Die Abenteuer des Joel Spazierer: Roman (German Edition)
den Rauch aus den Nasenlöchern, schwenkte den Kopf wie einen Weihrauchkessel von links nach rechts und brummte ein Lied, ich vermutete ein Kirchenlied. Das war lustig.
Die Woche war nicht lustig. Nicht, weil ich daran zweifelte, ob ich tatsächlich zum Zellenvater in die Werkstatt versetzt würde, sondern wegen der Langeweile. Und an der war einer schuld.
Jeden Morgen, bevor er die Zelle verließ, nahm der Adlatus heimlich die Batterien aus dem Radio und steckte sie am Abend, wenn er zurückkehrte, heimlich wieder zurück – heimlich nicht vor mir, sondern vor dem Zellenvater und den anderen. Ich fragte ihn: »Warum tust du das? Was hast du davon, wenn ich vor Langeweile verrückt werde? Würde ich dir die Batterien wegnehmen?« Und antwortete mir selber: »Nein, würde ich nicht.« Er sagte nichts. Zog nur den Mundwinkel über die Stockzähne.

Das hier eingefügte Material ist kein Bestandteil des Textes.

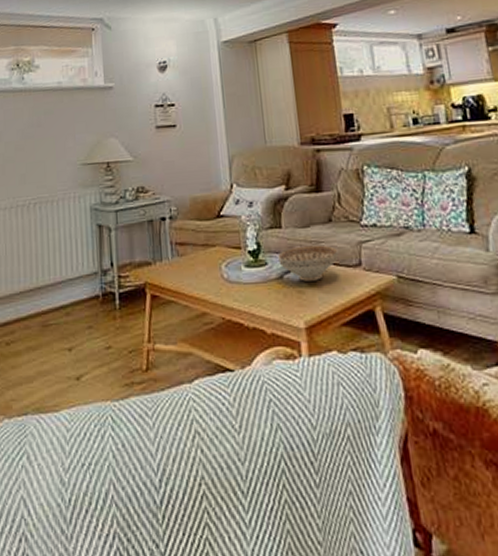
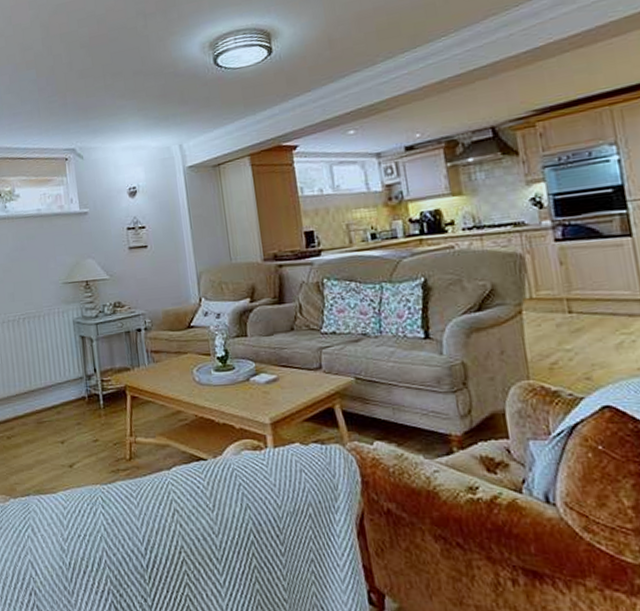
decorative bowl: present [278,245,339,281] -> none [244,351,301,383]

Acht Stunden war ich in der Zelle allein. Der Italiano, der Zellenvater und der Adlatus aßen im Gemeinschaftsraum des Fünfertrakts zu Mittag, die Spanier, weil schönes Wetter war, draußen bei den Feldern. Ich versuchte es mit Schlafen und schlief eine Stunde. Versuchte es mit Gehen, schritt fünf Beinwechsel von der Tür zum Fenster, fünf Beinwechsel vom Fenster zur Tür, und das zweihundert Mal. Ich konnte mich nicht gegen das Zählen wehren. Zählte sogar die Atemzüge. Ich dehnte den Expander zwanzigmal vor der Brust und zwanzigmal hinter dem Nacken, ich legte mich auf den Rücken und stemmte die Hantel, zehnmal mit der Linken, zehnmal mit der Rechten. Ich kletterte auf das Bett von Quique Jiménez, spreizte mich, wie er es tat, mit Händen und Füßen in den Metallrahmen und stemmte dreißig Liegestütze. Ich versuchte mich zu erinnern, wie es während der Untersuchungshaft gewesen war, als ich noch kein Radio besessen hatte. Manchmal war ich vierundzwanzig Stunden hintereinander allein gewesen. Und das hatte mich nicht gestört. Es war sogar vorgekommen, dass es mir unangenehm und lästig war, wenn sich Herr Andreas zu mir setzte, um mir etwas Zeit abzunehmen, wie er sich ausdrückte, oder wenn ich zu den Wärtern in ihr Zimmer eingeladen wurde, um mit ihnen einen Kaffee zu trinken und eine Zigarette zu rauchen. Als wäre ich die gesamte Strecke von vierundzwanzig Stunden in eine Tätigkeit vertieft, die unteilbare Konzentration beanspruchte, so hatte ich mich gefühlt. Derweil ich in Wahrheit nichts tat. Nicht einmal bewegt hatte ich mich. War auf dem schmalen Bett gesessen, ohne mich an der Wand anzulehnen. Eine mönchische Gleichgültigkeit war in mir gewesen, ich war frei gewesen von allem, vor allem von der Erfahrung der Zeit. Am Anfang war mir Frau Lundins Gesicht erschienen, unbeweglich wie auf einer Fotografie, festgehalten in jenem Moment, als sie begriff, dass ich die Waffe nicht einfach nur auf sie richtete, sondern dass ich abdrücken würde. Irgendwann hatte mich ihr Bild zum letzten Mal besucht, und ich war auf meinem Bett gesessen, frei, ohne Gedanken, auch ohne Gedanken an Mama und Papa und Moma und Opa. Vergangenheit und Zukunft waren kleiner geworden, ihre Horizonte waren einander näher gerückt, bis sie von der Gegenwart, dem schwarzen Loch mitten in der Zeit, verschluckt worden waren. – Ich versuchte, mich in diesen Zustand zu versetzen. Es gelang mir nicht.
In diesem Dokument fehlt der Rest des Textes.